* EXERCISE INPUT
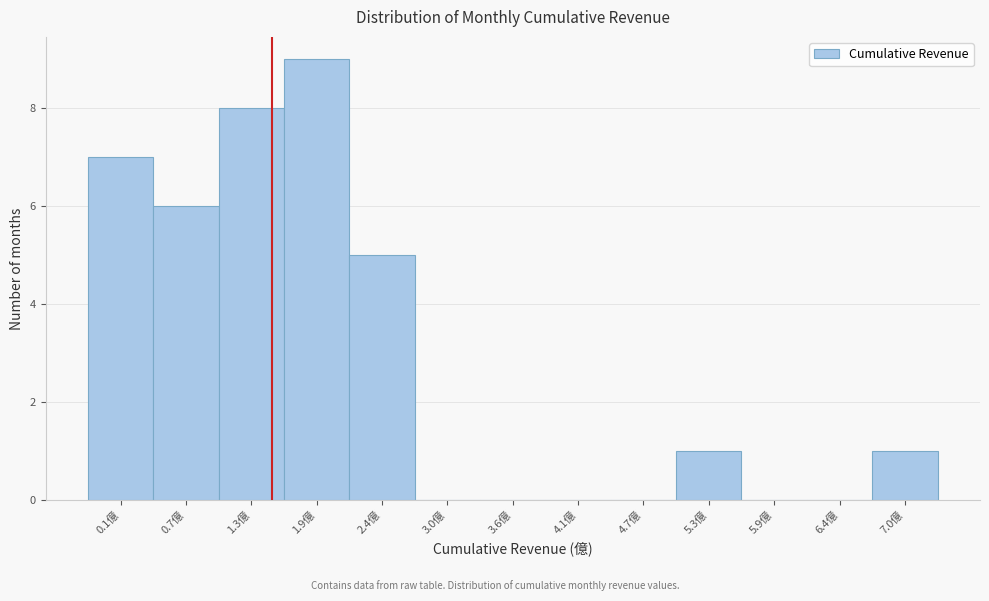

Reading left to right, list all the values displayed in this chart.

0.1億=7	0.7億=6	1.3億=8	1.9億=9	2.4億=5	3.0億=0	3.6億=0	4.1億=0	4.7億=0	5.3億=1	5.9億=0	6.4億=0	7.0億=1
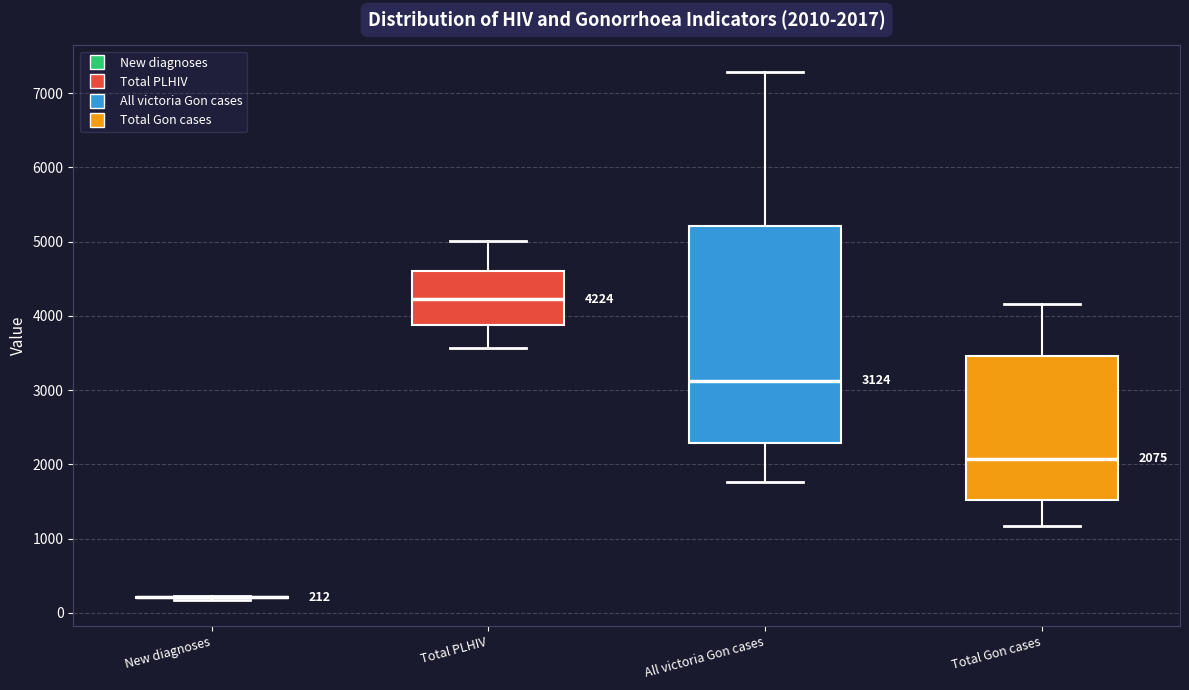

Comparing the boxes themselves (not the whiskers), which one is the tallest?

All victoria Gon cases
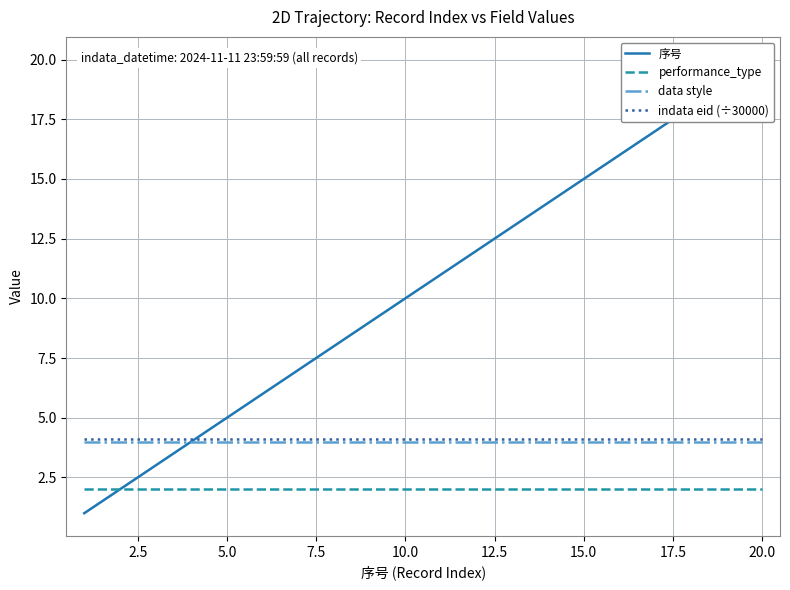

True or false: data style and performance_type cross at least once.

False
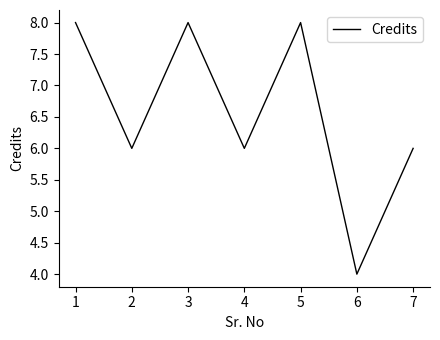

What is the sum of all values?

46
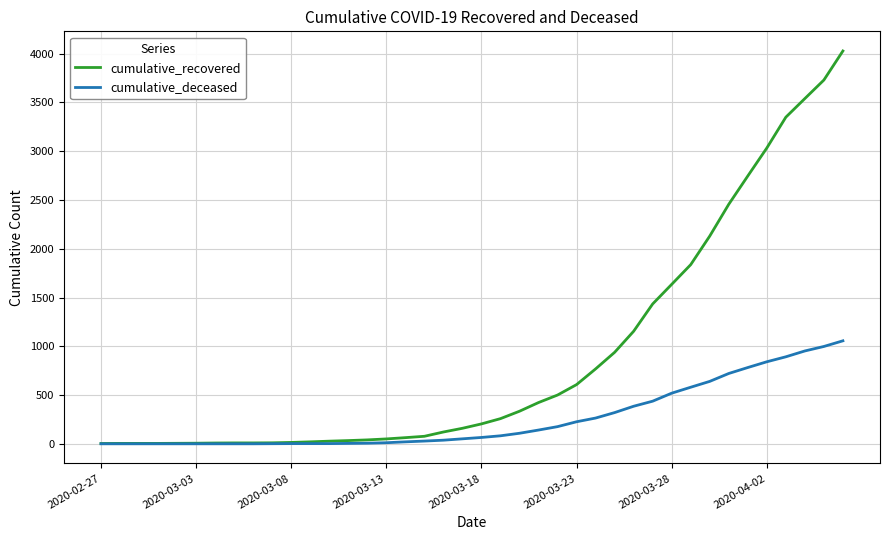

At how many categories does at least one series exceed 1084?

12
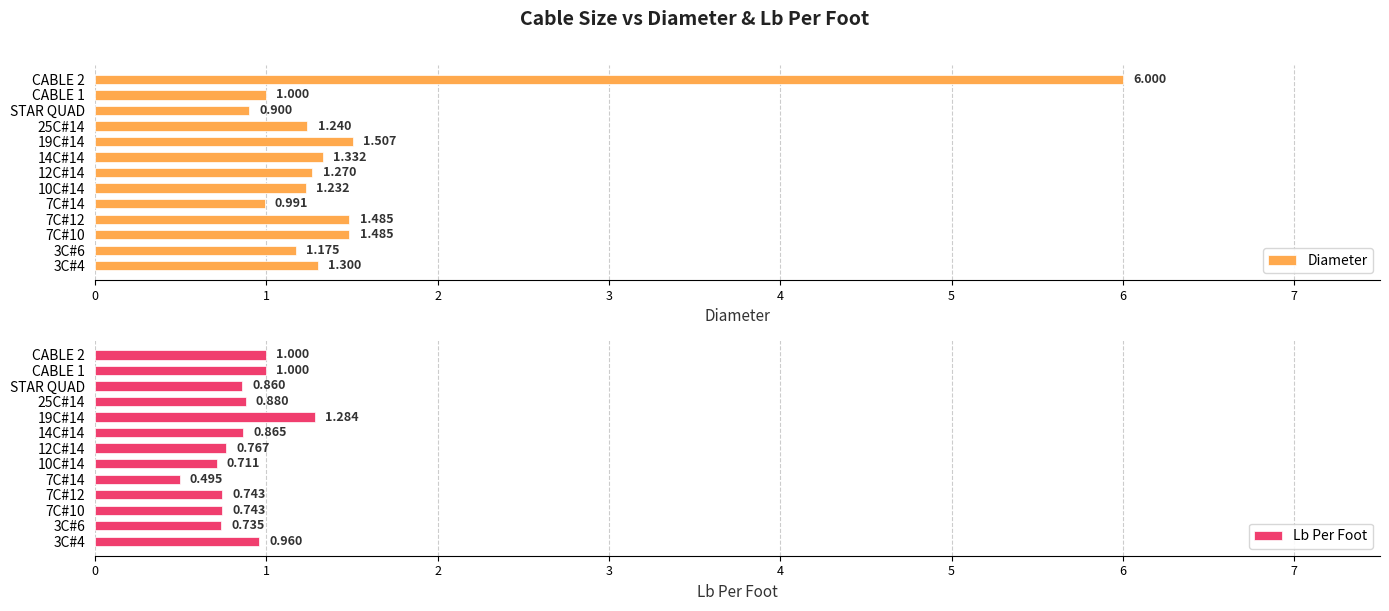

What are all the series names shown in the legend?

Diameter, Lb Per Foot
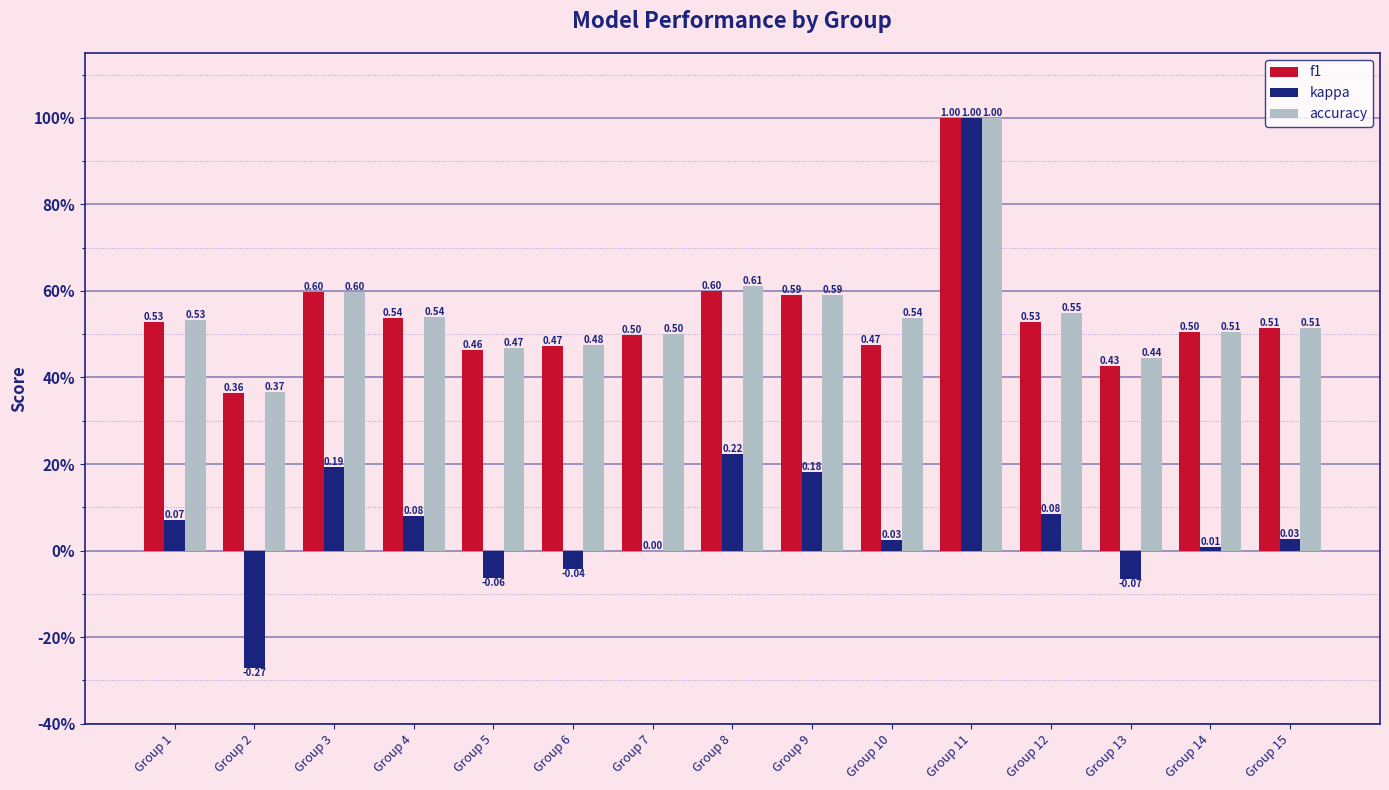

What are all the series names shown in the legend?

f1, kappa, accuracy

* ASSIGNMENT
Output every item above verbatim, line for line, leaving out the pictures.

* ANSWER TO THIS PROBLEM
Reading left to right, list all the values displayed in this chart.

0.1億=7	0.7億=6	1.3億=8	1.9億=9	2.4億=5	3.0億=0	3.6億=0	4.1億=0	4.7億=0	5.3億=1	5.9億=0	6.4億=0	7.0億=1

Comparing the boxes themselves (not the whiskers), which one is the tallest?

All victoria Gon cases

True or false: data style and performance_type cross at least once.

False

What is the sum of all values?

46

At how many categories does at least one series exceed 1084?

12

What are all the series names shown in the legend?

Diameter, Lb Per Foot

What are all the series names shown in the legend?

f1, kappa, accuracy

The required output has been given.